Aan Flexport komt zoals geoordeeld geen beroep toe op het retentierecht op de containers van Intertoys voor verhaal van de schuld op Blokker, zodat zij de containers van Intertoys moet vrijgeven. Daarbij acht de voorzieningenrechter wel van belang dat Intertoys de daarvoor verschuldigde facturen direct – dat wil zeggen zonder dat er een betalingstermijn geldt en met inachtneming van wat hierna in 4.14. nog wordt overwogen – betaalt. Volgens Flexport heeft de garantiestelling van Mirage voor de schulden van Intertoys en Blokker in artikel 10.1 van de raamovereenkomst geen betekenis meer, omdat Mirage, na te zijn gewezen op artikel 10.1, heeft meegedeeld dat zij insolvent is.
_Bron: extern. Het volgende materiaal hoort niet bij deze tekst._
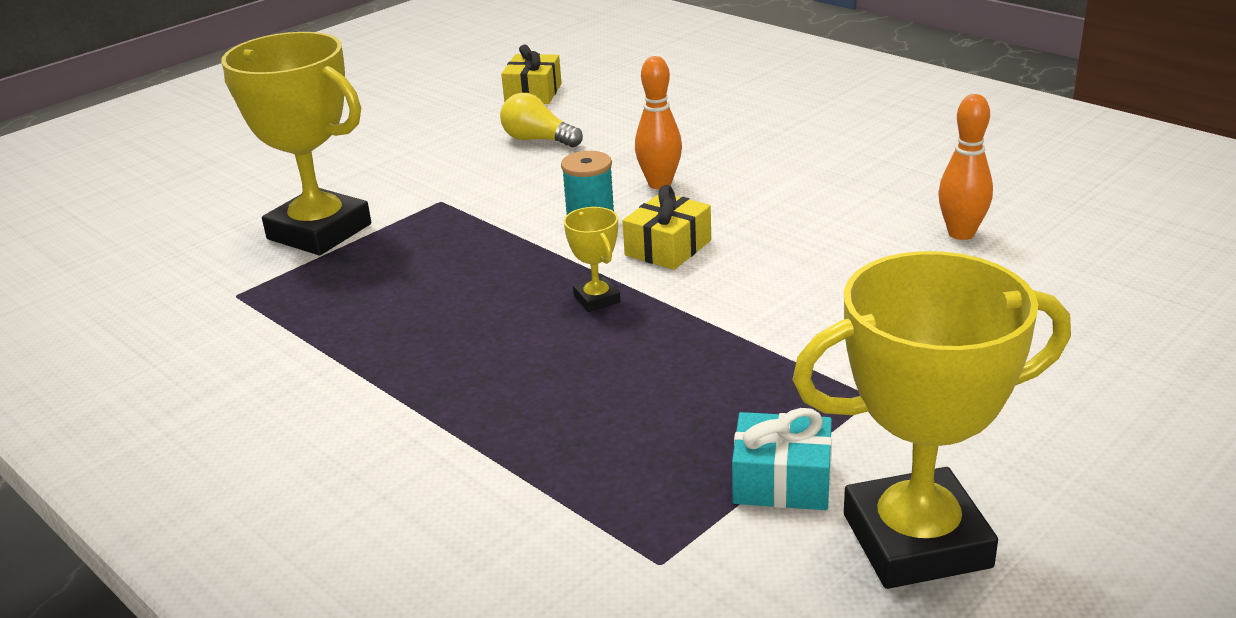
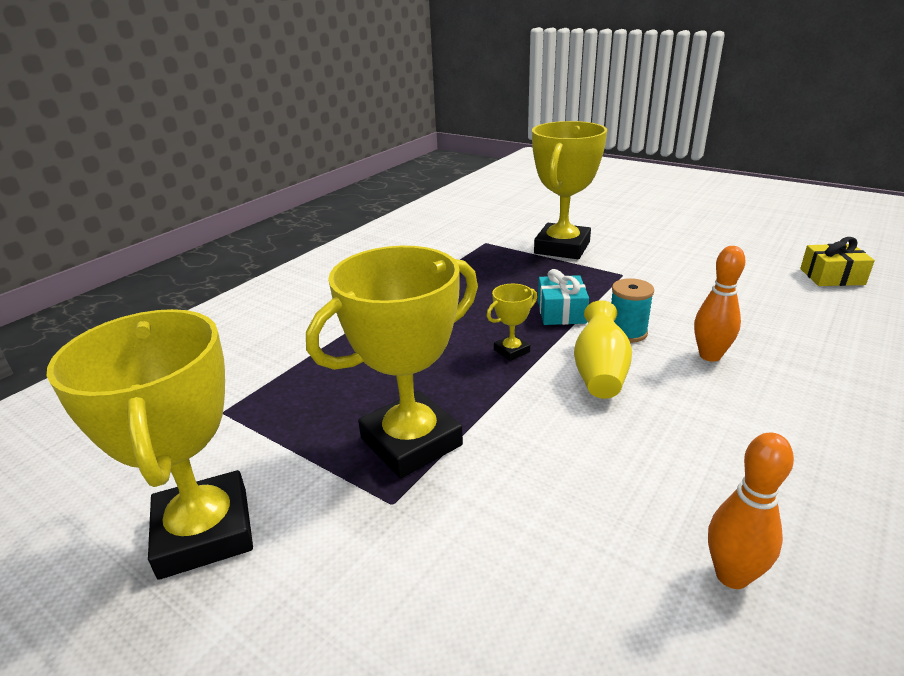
camera: 80 degrees right, 0 degrees up
yellow light bulb [500,93,583,147] -> none
yellow gift [623,185,711,270] -> yellow vase [574,300,632,399]
turquoise gift [732,408,832,510] -> turquoise gift moved to [538,269,589,325]
none -> yellow trophy [306,246,478,478]

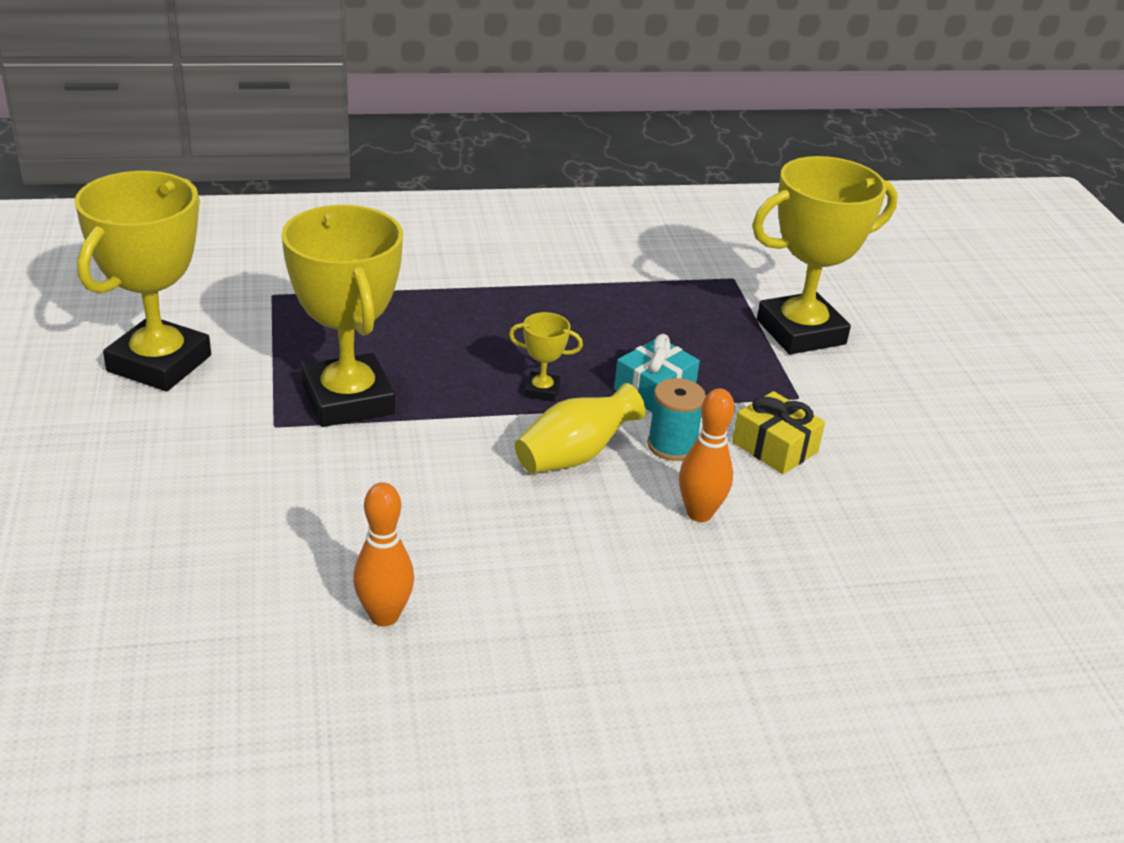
camera: 40 degrees right, 5 degrees up
yellow trophy [306,246,478,478] -> yellow trophy turned 60 degrees clockwise [281,205,403,427]
yellow gift [800,237,875,286] -> yellow gift moved to [732,391,825,474]

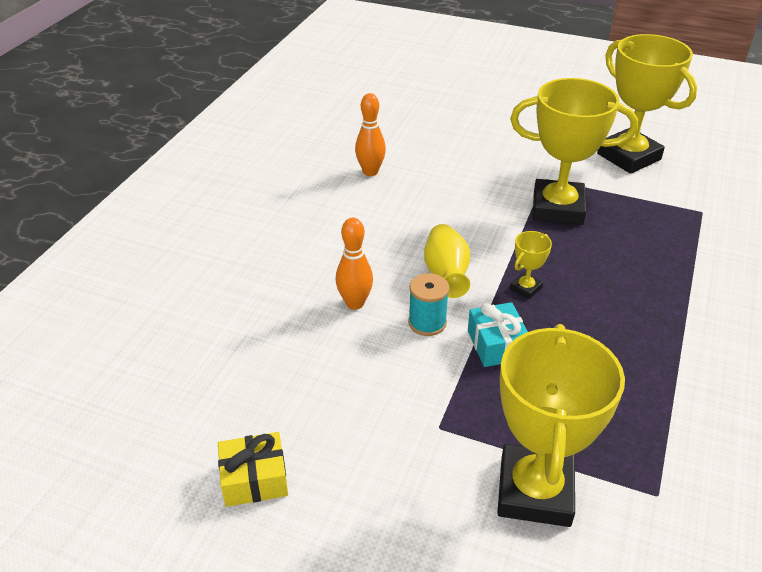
camera: 125 degrees right, 5 degrees up
yellow gift [732,391,825,474] -> yellow gift moved to [218,432,288,507]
Daar komt bij dat, zo stelt Flexport in de conclusie van antwoord en erkent Intertoys ter zitting, op dit moment een bedrag van USD 839.551,71 aan Intertoys is gefactureerd en nog openstaat (zij het dat Intertoys aan het einde van de mondelinge behandeling een deze week betaald bedrag van € 100.000,00 noemde). Kredietbeoordelaars hebben de kredietlimiet van Intertoys op nihil gesteld. Intertoys heeft dat niet bestreden. Dat betekent dat Flexport gegronde vrees heeft dat Intertoys haar betalingsverplichtingen niet zal nakomen.
4.13.
De voorzieningenrechter merkt op dat Intertoys in haar vordering voor een overzicht van de vrij te geven containers verwijst naar haar productie 3, maar gelet op de productielijst is duidelijk dat zij heeft bedoeld te verwijzen naar productie 4.
4.14.
Dit alles betekent dat de vorderingen I. en II. worden toegewezen, in die zin dat Flexport wordt veroordeeld om de containers, genoemd in productie 4 bij de dagvaarding, en toekomstige containers binnen een dag na de betekening van dit vonnis af te leveren bij het distributiecentrum van Intertoys te Waddinxveen. Aan die veroordeling wordt de voorwaarde verbonden dat het moet gaan om containers die zijn vrijgegeven, dit vanwege het risico dat de vervoerder of de leverancier van de producten de container, of de vervoersdocumentatie, niet vrijgeeft. Daarnaast geldt de voorwaarde dat Intertoys de facturen die betrekking hebben op de betreffende container vóór vrijgave heeft voldaan aan Flexport.
4.15.
Aan de veroordeling wordt een eenmalige dwangsom verbonden van € 10.000,00 per container die Flexport niet op de in 4.14. beschreven wijze aflevert.
4.16.
Flexport wordt als de grotendeels in het ongelijk gestelde partij in de proceskosten van Intertoys veroordeeld. Deze kosten worden begroot op:
- betekening oproeping € 112,37
- griffierecht € 688,00
- salaris advocaat € 1.107,00
- nakosten
€ 178,00(plus de verhoging zoals vermeld in de beslissing)
Totaal € 2.085,37
4.17.
De gevorderde wettelijke rente over de proceskosten wordt toegewezen zoals vermeld in de beslissing.

5.De beslissing

De voorzieningenrechter:
5.1.
veroordeelt Flexport om de containers, genoemd in productie 4 bij de dagvaarding, en toekomstige containers binnen een dag na de betekening van dit vonnis af te leveren bij het distributiecentrum van Intertoys te Waddinxveen, onder de voorwaarde dat de desbetreffende container is vrijgegeven en dat Intertoys de facturen die betrekking hebben op die container vóór vrijgave heeft voldaan aan Flexport;
5.2.
veroordeelt Flexport om aan Intertoys een dwangsom te betalen van € 10.000,00 voor iedere container die Flexport niet op de wijze zoals bepaald in 5.1. aflevert;
5.3.
veroordeelt Flexport in de proceskosten van € 2.085,37, te betalen binnen 14 dagen na aanschrijving daartoe; als betekening van het vonnis heeft plaatsgevonden, moet Flexport € 92,00 extra betalen, plus de kosten van betekening;
5.4.
veroordeelt Flexport in de wettelijke rente als bedoeld in artikel 6:119 BW over de proceskosten als deze niet binnen 14 dagen na aanschrijving zijn voldaan;
5.5.
verklaart dit vonnis tot zover uitvoerbaar bij voorraad;
5.6.
wijst het meer of anders gevorderde af.
Dit vonnis is gewezen door mr. P. de Bruin. Het is ondertekend door mr. N. Doorduijn en in het openbaar uitgesproken op 15 november 2024.